→ **TRECHO DO TEXTO**:
···

Traíra é peixe de escama. Comum em açudes, lagos e rios. É um bicho
territorialista. Tal Batman, devota a escuridão. É considerado inadequado para
piscicultura. Traíra ou trairagem nomeia modus operandi na cena política
nacional.
Neste horizonte – abundante fauna -, entre outros, Eduardo Cunha, Arthur
Lira e Michel Temer encarnam a excelência da espécie. Contudo, Trairão é uma
pequena cidade na BR 163, no oeste do Pará. Longe de palácios, catedrais e carnavais.
Mas, no caminho do Mato Grosso.
O município é um desdobramento da colonização espontânea nos anos de 1970.
Apogeu da ditadura civil-militar. A cruzada fez a fortuna de poucos. Atividades
no setor madeireiro, da agricultura, da pecuária e em garimpos conformam a
história da cidade. O nome resulta de uma pesca no rio Itapacurá, quando um
morador pescou um traíra de 40 quilos. Praticamente, um senador em terceiro
mandato. Assim explica o site oficial da
prefeitura.

···

→ **DADOS DO EXERCÍCIO**:
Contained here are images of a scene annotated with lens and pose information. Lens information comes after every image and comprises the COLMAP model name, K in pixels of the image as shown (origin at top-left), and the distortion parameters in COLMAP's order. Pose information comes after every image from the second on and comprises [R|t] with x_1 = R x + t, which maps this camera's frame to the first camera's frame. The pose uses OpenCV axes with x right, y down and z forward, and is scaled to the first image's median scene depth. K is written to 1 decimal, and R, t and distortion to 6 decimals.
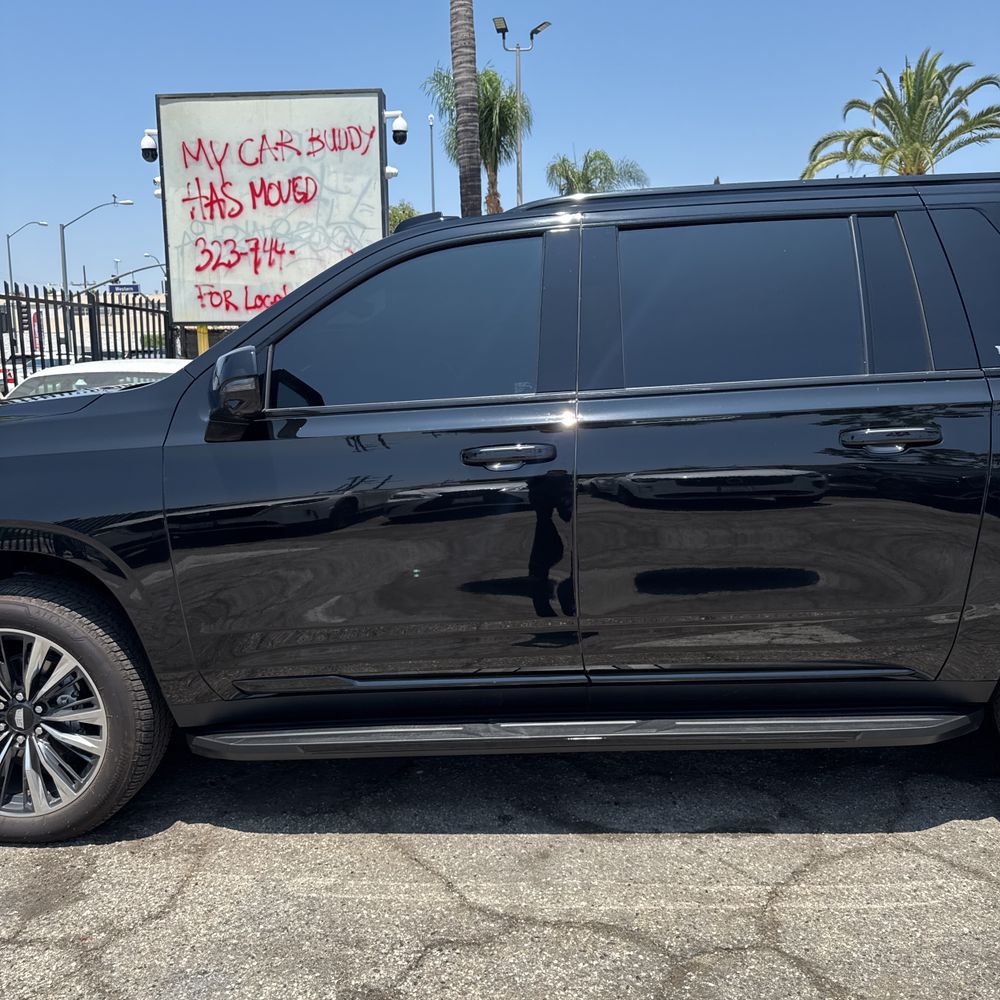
lens RADIAL K [[946.4, 0, 500.5], [0, 946.4, 502.8], [0, 0, 1]] dist [0.050600, -0.087185]
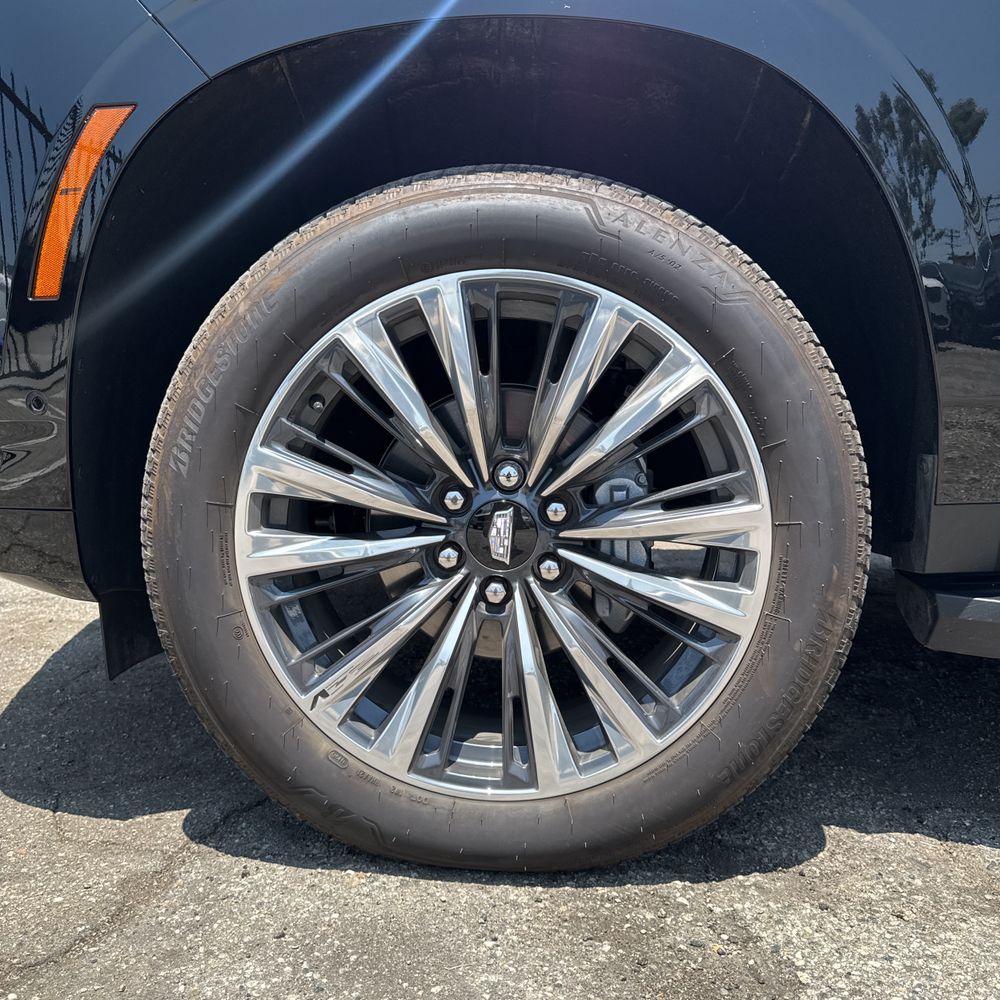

···

→ **TAREFA 1**:
Responda às perguntas abaixo com base no trecho sobre a traíra.
(a) Em que ambientes a traíra é comum?
(b) Em que rodovia e em que região do Pará fica Trairão?
(c) Em que década ocorreu a colonização espontânea que deu origem ao município?
→ **TAREFA 2**:
Segundo o trecho sobre a traíra, por que a cidade se chama Trairão?
A listagem não tem nenhum papel nesta atividade.

→ **RESPOSTA 1**:
(a) Em açudes, lagos e rios.
(b) Na BR 163, no oeste do Pará.
(c) Nos anos de 1970.

→ **RESPOSTA 2**:
O nome vem de uma pesca no rio Itapacurá, em que um morador pescou um peixe traíra de 40 quilos. O trecho atribui essa explicação ao site oficial da prefeitura.